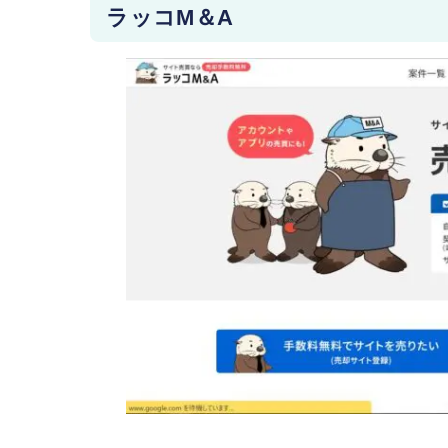
ラッコM＆A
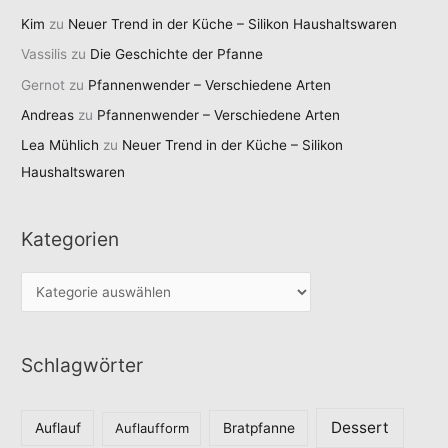
Kim
zu
Neuer Trend in der Küche – Silikon Haushaltswaren
Vassilis
zu
Die Geschichte der Pfanne
Gernot
zu
Pfannenwender – Verschiedene Arten
Andreas
zu
Pfannenwender – Verschiedene Arten
Lea Mühlich
zu
Neuer Trend in der Küche – Silikon
Haushaltswaren
Kategorien
K
a
t
Schlagwörter
e
g
o
Dessert
Auflauf
Auflaufform
Bratpfanne
r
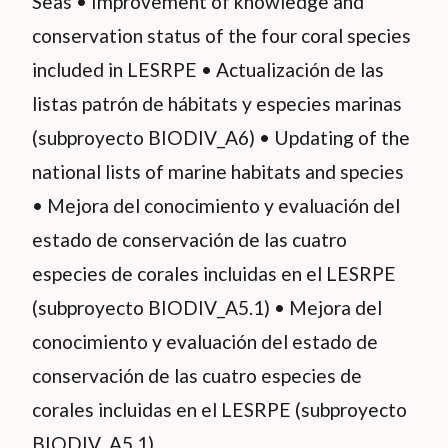
Seas • Improvement of knowledge and
conservation status of the four coral species
included in LESRPE • Actualización de las
listas patrón de hábitats y especies marinas
(subproyecto BIODIV_A6) • Updating of the
national lists of marine habitats and species
• Mejora del conocimiento y evaluación del
estado de conservación de las cuatro
especies de corales incluidas en el LESRPE
(subproyecto BIODIV_A5.1) • Mejora del
conocimiento y evaluación del estado de
conservación de las cuatro especies de
corales incluidas en el LESRPE (subproyecto
BIODIV_A5.1)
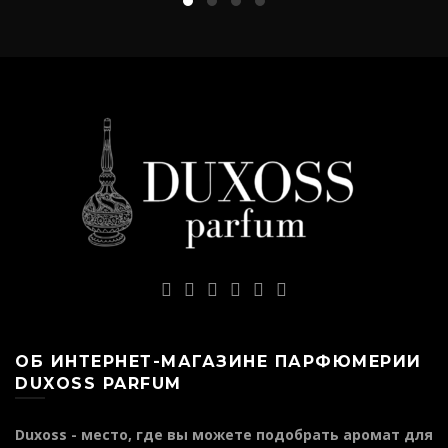
ОБ ИНТЕРНЕТ-МАГАЗИНЕ ПАРФЮМЕРИИ
DUXOSS PARFUM
Duxoss - место, где вы можете подобрать аромат для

________

* **Consegna**: Trascrivi fedelmente tutte le righe di testo dei record, senza includere le immagini.

* **Risposta**:
ラッコM＆A
Kim
zu
Neuer Trend in der Küche – Silikon Haushaltswaren
Vassilis
zu
Die Geschichte der Pfanne
Gernot
zu
Pfannenwender – Verschiedene Arten
Andreas
zu
Pfannenwender – Verschiedene Arten
Lea Mühlich
zu
Neuer Trend in der Küche – Silikon
Haushaltswaren
Kategorien
K
a
t
Schlagwörter
e
g
o
Dessert
Auflauf
Auflaufform
Bratpfanne
r
Seas • Improvement of knowledge and
conservation status of the four coral species
included in LESRPE • Actualización de las
listas patrón de hábitats y especies marinas
(subproyecto BIODIV_A6) • Updating of the
national lists of marine habitats and species
• Mejora del conocimiento y evaluación del
estado de conservación de las cuatro
especies de corales incluidas en el LESRPE
(subproyecto BIODIV_A5.1) • Mejora del
conocimiento y evaluación del estado de
conservación de las cuatro especies de
corales incluidas en el LESRPE (subproyecto
BIODIV_A5.1)
ОБ ИНТЕРНЕТ-МАГАЗИНЕ ПАРФЮМЕРИИ
DUXOSS PARFUM
Duxoss - место, где вы можете подобрать аромат для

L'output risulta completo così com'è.